- Born: António Casalinho June 14, 2003 (age 22) Leiria, Portugal
- Occupation: Dancer
- Years active: 2011–present
- Known for: Youth America Grand Prix, Got Talent Portugal, A Batalha dos Jurados
- Career
- Current group: the Bavarian State Ballet
- Website: http://antoniocasalinho.com

= António Casalinho =

Portuguese dancer

António Casalinho (born June 14, 2003) is a Portuguese ballet dancer. He is a principal dancer with the Bavarian State Ballet.

==Early life ==
Casalinho won the Youth America Grand Prix prize for his age category.
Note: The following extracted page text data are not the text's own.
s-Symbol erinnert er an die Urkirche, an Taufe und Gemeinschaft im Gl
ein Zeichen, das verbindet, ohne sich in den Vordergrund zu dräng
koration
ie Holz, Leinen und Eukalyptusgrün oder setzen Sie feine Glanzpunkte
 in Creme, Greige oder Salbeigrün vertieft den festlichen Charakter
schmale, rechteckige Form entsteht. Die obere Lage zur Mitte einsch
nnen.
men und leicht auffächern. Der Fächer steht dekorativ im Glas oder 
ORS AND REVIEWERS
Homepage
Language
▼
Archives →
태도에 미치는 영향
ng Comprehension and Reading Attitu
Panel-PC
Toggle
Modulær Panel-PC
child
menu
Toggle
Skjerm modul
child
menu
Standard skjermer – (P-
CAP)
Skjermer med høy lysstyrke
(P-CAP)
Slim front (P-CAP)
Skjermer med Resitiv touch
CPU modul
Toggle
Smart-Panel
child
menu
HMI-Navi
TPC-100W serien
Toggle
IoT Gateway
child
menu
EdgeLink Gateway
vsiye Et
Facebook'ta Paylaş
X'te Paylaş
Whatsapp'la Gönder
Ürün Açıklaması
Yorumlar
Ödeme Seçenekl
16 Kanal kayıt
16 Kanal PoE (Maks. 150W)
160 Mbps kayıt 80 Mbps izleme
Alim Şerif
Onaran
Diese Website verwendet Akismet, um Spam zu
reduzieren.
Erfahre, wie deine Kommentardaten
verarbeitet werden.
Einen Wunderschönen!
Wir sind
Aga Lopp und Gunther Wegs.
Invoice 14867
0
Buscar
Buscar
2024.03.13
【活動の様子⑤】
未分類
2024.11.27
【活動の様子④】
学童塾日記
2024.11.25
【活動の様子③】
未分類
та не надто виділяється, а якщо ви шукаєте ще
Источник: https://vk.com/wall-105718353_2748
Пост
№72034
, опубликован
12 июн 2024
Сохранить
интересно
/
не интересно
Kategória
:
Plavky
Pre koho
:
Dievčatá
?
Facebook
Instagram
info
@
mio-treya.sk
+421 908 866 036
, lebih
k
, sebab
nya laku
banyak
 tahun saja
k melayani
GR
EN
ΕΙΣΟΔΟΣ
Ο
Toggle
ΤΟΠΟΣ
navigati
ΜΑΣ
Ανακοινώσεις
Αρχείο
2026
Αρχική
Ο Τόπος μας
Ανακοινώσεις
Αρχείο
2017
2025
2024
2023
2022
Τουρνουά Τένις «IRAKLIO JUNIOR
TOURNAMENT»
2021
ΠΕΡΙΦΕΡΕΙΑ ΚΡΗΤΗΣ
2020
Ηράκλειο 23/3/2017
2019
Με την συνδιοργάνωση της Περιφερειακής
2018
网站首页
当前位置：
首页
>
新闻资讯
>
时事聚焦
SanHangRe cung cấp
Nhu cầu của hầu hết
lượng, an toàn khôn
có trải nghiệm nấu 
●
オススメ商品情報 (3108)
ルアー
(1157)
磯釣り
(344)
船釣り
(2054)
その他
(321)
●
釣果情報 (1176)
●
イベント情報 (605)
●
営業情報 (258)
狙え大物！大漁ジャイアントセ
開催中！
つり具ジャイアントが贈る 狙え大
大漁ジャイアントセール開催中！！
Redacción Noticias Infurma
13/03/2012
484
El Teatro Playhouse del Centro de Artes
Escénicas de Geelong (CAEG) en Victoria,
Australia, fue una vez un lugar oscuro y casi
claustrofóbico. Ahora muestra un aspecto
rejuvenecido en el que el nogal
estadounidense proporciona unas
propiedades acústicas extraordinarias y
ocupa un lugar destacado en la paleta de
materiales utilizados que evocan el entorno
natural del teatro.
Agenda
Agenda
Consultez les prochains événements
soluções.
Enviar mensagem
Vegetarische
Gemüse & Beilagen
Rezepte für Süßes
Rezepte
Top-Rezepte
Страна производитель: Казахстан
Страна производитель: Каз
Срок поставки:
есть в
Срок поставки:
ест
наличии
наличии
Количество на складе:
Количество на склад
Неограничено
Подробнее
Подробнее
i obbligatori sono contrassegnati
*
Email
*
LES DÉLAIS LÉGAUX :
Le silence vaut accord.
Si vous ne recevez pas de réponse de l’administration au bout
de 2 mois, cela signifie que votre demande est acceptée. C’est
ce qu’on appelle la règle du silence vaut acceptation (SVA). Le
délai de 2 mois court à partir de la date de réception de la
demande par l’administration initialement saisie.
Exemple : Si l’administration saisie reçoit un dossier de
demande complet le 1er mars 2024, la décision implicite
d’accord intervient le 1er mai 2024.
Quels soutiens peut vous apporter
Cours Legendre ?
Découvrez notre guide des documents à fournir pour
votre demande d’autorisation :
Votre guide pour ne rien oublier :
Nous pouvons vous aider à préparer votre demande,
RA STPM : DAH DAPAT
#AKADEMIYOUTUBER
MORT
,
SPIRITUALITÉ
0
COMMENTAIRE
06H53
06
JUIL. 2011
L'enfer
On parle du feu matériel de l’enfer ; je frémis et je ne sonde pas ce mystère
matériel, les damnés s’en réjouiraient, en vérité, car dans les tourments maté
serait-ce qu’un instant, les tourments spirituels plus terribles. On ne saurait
In April 2017 he won the 3rd edition of the Portuguese TV show Got Talent Portugal getting a golden buzzer on every act he made.
On July 26, 2020, António Casalinho won the 1st edition of A Batalha dos Jurados, on RTP 1.
 In July 2018 he won the gold medal at the 2018 Varna International Ballet Competition on the juniors age category.

==Career==
In 2021, Casalinho won the Prix de Lausanne. He joined the Bayerisches Staatsballett in 2021/22 season and was promoted as First Soloist in 2023. On November 29, 2024, he was promoted to Principal Dancer.